AICA – Azienda Idrica Comuni Agrigentini – ha chiesto al presidente della Regione, Renato Schifani, una convocazione urgente per affrontare quella che definisce una crisi strutturale del servizio idrico provinciale. L’appello arriva dopo il no di Siciliacque alla proposta transattiva presentata il 24 settembre: un saldo e stralcio da 14,5 milioni di euro su un debito complessivo di circa 22 milioni, costruito secondo la formula conciliativa indicata dal giudice istruttore del Tribunale di Palermo nel dicembre 2024, con rate sostenibili e chiusura dei contenziosi.
Siciliacque ha respinto l’intesa e chiesto somme aggiuntive – interessi, spese legali e rivalutazioni – che AICA giudica insostenibili per un gestore pubblico che serve 33 comuni e oltre 250 mila cittadini. La presidente, Danila Nobile, parla di uno squilibrio che mette a rischio la tenuta dell’intero sistema: non si può, è la sua posizione, chiedere esborsi crescenti a un ente nato per tutelare l’utenza mentre le perdite di rete continuano a dissipare acqua e risorse economiche.

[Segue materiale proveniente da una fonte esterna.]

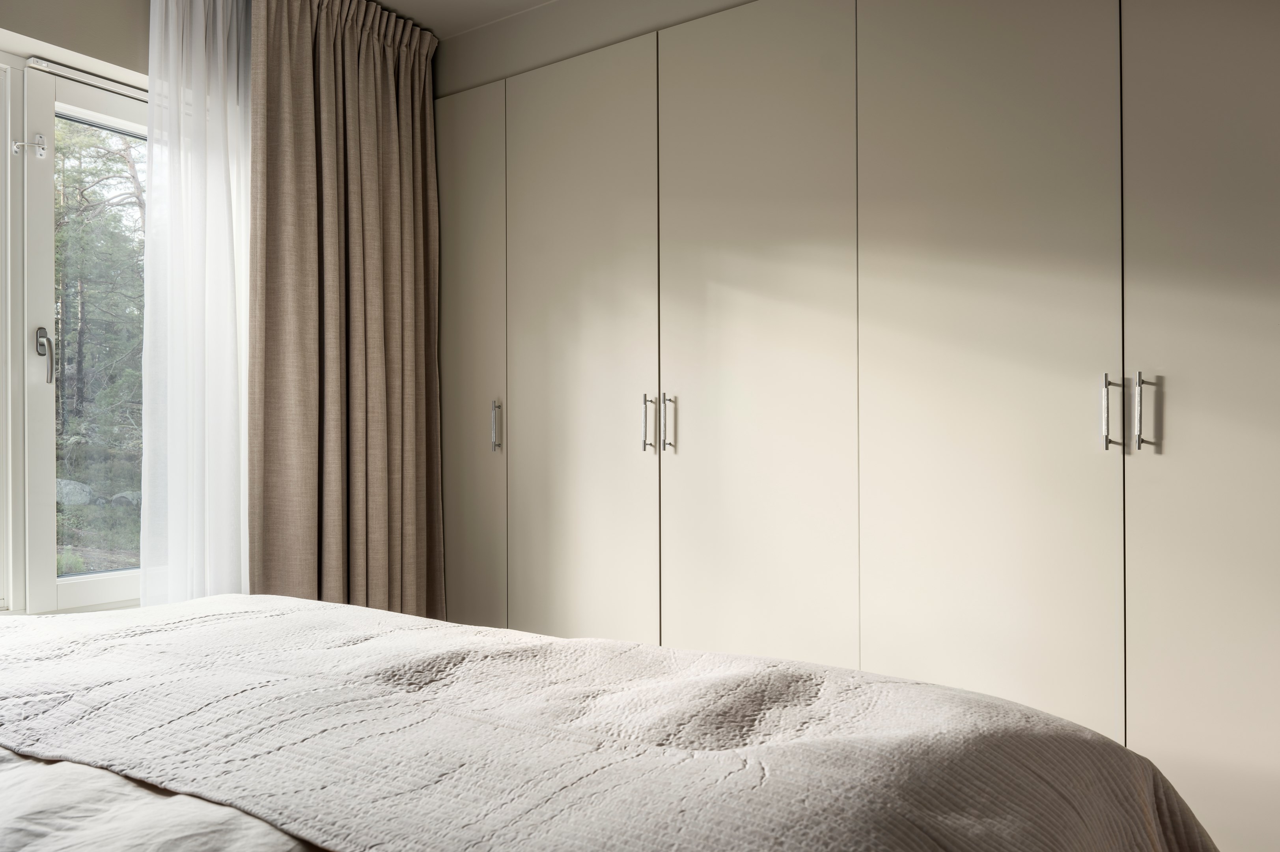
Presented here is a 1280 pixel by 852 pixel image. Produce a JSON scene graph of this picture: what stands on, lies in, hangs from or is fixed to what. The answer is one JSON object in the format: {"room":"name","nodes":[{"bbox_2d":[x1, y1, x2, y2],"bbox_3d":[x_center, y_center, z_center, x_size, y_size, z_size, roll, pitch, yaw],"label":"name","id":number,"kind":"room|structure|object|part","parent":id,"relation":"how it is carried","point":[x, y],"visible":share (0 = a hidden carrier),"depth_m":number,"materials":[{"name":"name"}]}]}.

Nella richiesta alla Presidenza della Regione l’azienda elenca i nodi da sciogliere. Il primo riguarda l’acquedotto Favara di Burgio e i relativi pozzi, infrastrutture ubicate nel territorio agrigentino che AICA rivendica come patrimonio pubblico locale, oggi utilizzate da Siciliacque. Il secondo è la dispersione lungo le reti: oltre il 60% delle portate distribuite non raggiunge le abitazioni, con costi che restano a carico del gestore e un servizio percepito come inaffidabile dagli utenti. Terzo punto: la necessità di un piano straordinario regionale per rifare integralmente le condotte della provincia, abbandonando la logica delle riparazioni tampone a favore di una ricostruzione per lotti, tecnicamente coerente e finanziariamente sostenibile.
Per AICA la partita non è solo contabile. La proposta respinta avrebbe consentito di azzerare il contenzioso e liberare risorse di cassa per investimenti di rete; il rilancio di Siciliacque, invece, aprirebbe un fronte economico difficilmente gestibile da un soggetto pubblico locale già impegnato a garantire continuità di servizio in condizioni infrastrutturali fragili. Da qui l’invito a una “scelta politica” che restituisca al territorio il controllo delle infrastrutture, accompagni la realizzazione di nuove reti e garantisca il diritto all’acqua con standard minimi di qualità e continuità.
La convocazione chiesta a Palazzo d’Orléans include l’Assessorato regionale all’Energia, l’ATI AG9 e i vertici di Siciliacque, con l’obiettivo di sottoscrivere una soluzione condivisa che metta fine a una crisi divenuta, nelle parole di AICA, insostenibile per la gestione pubblica. In assenza di un accordo, l’azienda avverte che la combinazione tra oneri pregressi, perdite di rete e contenziosi pendenti rischia di comprimere manutenzioni, investimenti e qualità del servizio.
Il messaggio, in sostanza, è netto: serve una decisione di indirizzo che definisca proprietà e uso delle infrastrutture idriche, che riprogrammi il debito su basi compatibili con i bilanci di un gestore pubblico e che avvii un cantiere pluriennale di sostituzione delle reti. Solo così – sostiene AICA – si può passare dalla gestione dell’emergenza a una normalità fatta di acqua che arriva ai rubinetti e di costi allineati al reale servizio reso. La palla, ora, è al tavolo che la Regione è chiamata a convocare con urgenza.